De moord zelf, de reacties vanuit de samenleving, de reacties vanuit de politiek, de consequenties en juist die vurige hoop vanuit de gevestigde orde dat er geen consequenties zullen volgen die de door hen decennia geleden ingezette weg voor Nederland zouden kunnen verstoren.
Plotseling legde ik in mijn hoofd de link met een boek dat ik ooit gelezen had en twee verfilmingen die ik gezien had, een verfilming uit 1960, de andere uit 2002. Het boek in kwestie was The Time Machine van H.G. Wells uit 1895.
In zijn roman beschrijft Wells een samenleving in de verre toekomst, het jaar 701802. De mensheid is uiteengevallen in twee soorten: de apathische, niet bijster intelligente en vredelievende Eloi en de brute, gewelddadige, kannibalistische Morlocks.

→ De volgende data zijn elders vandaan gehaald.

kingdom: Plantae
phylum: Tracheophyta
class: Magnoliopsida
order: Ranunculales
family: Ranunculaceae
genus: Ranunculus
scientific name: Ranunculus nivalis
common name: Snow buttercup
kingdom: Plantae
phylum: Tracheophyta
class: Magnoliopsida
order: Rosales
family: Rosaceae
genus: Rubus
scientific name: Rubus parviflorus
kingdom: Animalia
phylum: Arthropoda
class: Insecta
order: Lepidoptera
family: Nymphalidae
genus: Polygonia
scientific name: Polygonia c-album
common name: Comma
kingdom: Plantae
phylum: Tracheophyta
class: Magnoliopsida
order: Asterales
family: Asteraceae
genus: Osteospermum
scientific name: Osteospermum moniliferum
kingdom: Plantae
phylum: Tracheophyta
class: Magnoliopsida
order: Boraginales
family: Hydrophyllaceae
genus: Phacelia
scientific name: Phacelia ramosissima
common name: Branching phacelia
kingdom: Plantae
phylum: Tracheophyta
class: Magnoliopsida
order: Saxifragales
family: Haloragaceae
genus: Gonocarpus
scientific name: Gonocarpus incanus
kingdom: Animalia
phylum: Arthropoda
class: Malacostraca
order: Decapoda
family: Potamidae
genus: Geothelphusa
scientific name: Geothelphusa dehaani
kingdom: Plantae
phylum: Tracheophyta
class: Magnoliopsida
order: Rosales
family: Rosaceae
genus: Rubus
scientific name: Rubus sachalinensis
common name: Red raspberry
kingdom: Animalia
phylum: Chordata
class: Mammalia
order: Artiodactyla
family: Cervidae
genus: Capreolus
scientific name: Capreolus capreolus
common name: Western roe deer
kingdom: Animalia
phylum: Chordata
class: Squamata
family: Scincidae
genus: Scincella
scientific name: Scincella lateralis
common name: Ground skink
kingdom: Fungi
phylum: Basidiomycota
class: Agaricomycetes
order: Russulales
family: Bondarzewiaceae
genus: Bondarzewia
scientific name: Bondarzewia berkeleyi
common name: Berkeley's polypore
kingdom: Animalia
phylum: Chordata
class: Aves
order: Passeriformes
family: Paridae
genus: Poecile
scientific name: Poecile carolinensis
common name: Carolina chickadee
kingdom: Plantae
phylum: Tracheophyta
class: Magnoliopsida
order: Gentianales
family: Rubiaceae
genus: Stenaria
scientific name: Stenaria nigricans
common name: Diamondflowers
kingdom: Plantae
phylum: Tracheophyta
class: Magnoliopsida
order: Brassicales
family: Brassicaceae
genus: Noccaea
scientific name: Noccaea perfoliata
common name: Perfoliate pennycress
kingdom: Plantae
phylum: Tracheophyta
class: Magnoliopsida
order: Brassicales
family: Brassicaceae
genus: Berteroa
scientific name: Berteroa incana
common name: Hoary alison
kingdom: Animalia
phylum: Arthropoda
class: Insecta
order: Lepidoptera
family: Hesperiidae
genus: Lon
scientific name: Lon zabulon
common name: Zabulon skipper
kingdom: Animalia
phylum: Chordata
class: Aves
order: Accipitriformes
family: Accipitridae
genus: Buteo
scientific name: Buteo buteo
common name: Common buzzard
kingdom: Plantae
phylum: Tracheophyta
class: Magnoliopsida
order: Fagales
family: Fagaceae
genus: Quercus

De protagonist is een wetenschapper en uitvinder in het Londen van het einde van de 19e eeuw die met behulp van het afbuigen van licht ontdekt dat tijdreizen mogelijk is. Hij bouwt daadwerkelijk een tijdmachine en vertrekt naar het jaar 701802 waar hij beide soorten verre afstammelingen van de moderne mens zal ontmoeten.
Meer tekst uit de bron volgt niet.